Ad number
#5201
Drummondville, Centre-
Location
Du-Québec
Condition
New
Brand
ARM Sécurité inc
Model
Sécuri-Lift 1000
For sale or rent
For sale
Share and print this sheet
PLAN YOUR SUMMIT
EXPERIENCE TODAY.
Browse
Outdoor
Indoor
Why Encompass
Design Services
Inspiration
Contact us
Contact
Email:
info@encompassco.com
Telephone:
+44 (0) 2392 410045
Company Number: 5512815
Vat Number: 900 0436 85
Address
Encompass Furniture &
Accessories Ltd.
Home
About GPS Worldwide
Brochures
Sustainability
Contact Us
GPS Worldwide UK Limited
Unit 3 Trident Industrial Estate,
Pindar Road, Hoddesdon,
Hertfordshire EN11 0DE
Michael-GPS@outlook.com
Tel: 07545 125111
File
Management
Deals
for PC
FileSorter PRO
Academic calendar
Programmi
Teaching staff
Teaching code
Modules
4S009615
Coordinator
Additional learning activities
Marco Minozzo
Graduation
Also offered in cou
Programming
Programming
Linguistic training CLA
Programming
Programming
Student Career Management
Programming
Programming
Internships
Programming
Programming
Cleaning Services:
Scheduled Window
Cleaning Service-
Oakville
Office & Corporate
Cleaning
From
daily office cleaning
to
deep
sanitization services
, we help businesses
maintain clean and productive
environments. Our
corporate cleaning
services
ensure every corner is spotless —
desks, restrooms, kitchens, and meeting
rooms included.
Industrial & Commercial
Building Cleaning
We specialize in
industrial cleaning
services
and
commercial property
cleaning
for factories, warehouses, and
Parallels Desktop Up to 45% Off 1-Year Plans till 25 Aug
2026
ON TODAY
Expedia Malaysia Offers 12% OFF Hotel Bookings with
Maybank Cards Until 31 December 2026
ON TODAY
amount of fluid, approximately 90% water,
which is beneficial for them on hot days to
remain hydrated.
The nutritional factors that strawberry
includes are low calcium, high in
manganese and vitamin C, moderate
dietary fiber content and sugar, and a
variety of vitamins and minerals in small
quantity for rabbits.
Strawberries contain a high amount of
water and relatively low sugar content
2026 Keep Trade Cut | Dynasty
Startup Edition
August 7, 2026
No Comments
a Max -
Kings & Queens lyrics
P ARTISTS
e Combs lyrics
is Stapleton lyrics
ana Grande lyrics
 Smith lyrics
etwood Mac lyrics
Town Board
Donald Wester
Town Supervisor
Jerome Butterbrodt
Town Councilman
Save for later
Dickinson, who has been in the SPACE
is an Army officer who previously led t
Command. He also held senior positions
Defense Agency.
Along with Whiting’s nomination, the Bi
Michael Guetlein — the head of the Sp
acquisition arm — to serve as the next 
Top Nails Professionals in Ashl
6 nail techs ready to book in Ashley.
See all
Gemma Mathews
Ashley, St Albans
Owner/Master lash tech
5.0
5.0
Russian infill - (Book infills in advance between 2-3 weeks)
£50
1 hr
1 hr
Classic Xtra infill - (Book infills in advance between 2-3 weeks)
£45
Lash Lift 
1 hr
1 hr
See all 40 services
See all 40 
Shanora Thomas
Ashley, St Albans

⁂

#### Task:
Copy every record exactly.

#### Task output:
Ad number
#5201
Drummondville, Centre-
Location
Du-Québec
Condition
New
Brand
ARM Sécurité inc
Model
Sécuri-Lift 1000
For sale or rent
For sale
Share and print this sheet
PLAN YOUR SUMMIT
EXPERIENCE TODAY.
Browse
Outdoor
Indoor
Why Encompass
Design Services
Inspiration
Contact us
Contact
Email:
info@encompassco.com
Telephone:
+44 (0) 2392 410045
Company Number: 5512815
Vat Number: 900 0436 85
Address
Encompass Furniture &
Accessories Ltd.
Home
About GPS Worldwide
Brochures
Sustainability
Contact Us
GPS Worldwide UK Limited
Unit 3 Trident Industrial Estate,
Pindar Road, Hoddesdon,
Hertfordshire EN11 0DE
Michael-GPS@outlook.com
Tel: 07545 125111
File
Management
Deals
for PC
FileSorter PRO
Academic calendar
Programmi
Teaching staff
Teaching code
Modules
4S009615
Coordinator
Additional learning activities
Marco Minozzo
Graduation
Also offered in cou
Programming
Programming
Linguistic training CLA
Programming
Programming
Student Career Management
Programming
Programming
Internships
Programming
Programming
Cleaning Services:
Scheduled Window
Cleaning Service-
Oakville
Office & Corporate
Cleaning
From
daily office cleaning
to
deep
sanitization services
, we help businesses
maintain clean and productive
environments. Our
corporate cleaning
services
ensure every corner is spotless —
desks, restrooms, kitchens, and meeting
rooms included.
Industrial & Commercial
Building Cleaning
We specialize in
industrial cleaning
services
and
commercial property
cleaning
for factories, warehouses, and
Parallels Desktop Up to 45% Off 1-Year Plans till 25 Aug
2026
ON TODAY
Expedia Malaysia Offers 12% OFF Hotel Bookings with
Maybank Cards Until 31 December 2026
ON TODAY
amount of fluid, approximately 90% water,
which is beneficial for them on hot days to
remain hydrated.
The nutritional factors that strawberry
includes are low calcium, high in
manganese and vitamin C, moderate
dietary fiber content and sugar, and a
variety of vitamins and minerals in small
quantity for rabbits.
Strawberries contain a high amount of
water and relatively low sugar content
2026 Keep Trade Cut | Dynasty
Startup Edition
August 7, 2026
No Comments
a Max -
Kings & Queens lyrics
P ARTISTS
e Combs lyrics
is Stapleton lyrics
ana Grande lyrics
 Smith lyrics
etwood Mac lyrics
Town Board
Donald Wester
Town Supervisor
Jerome Butterbrodt
Town Councilman
Save for later
Dickinson, who has been in the SPACE
is an Army officer who previously led t
Command. He also held senior positions
Defense Agency.
Along with Whiting’s nomination, the Bi
Michael Guetlein — the head of the Sp
acquisition arm — to serve as the next 
Top Nails Professionals in Ashl
6 nail techs ready to book in Ashley.
See all
Gemma Mathews
Ashley, St Albans
Owner/Master lash tech
5.0
5.0
Russian infill - (Book infills in advance between 2-3 weeks)
£50
1 hr
1 hr
Classic Xtra infill - (Book infills in advance between 2-3 weeks)
£45
Lash Lift 
1 hr
1 hr
See all 40 services
See all 40 
Shanora Thomas
Ashley, St Albans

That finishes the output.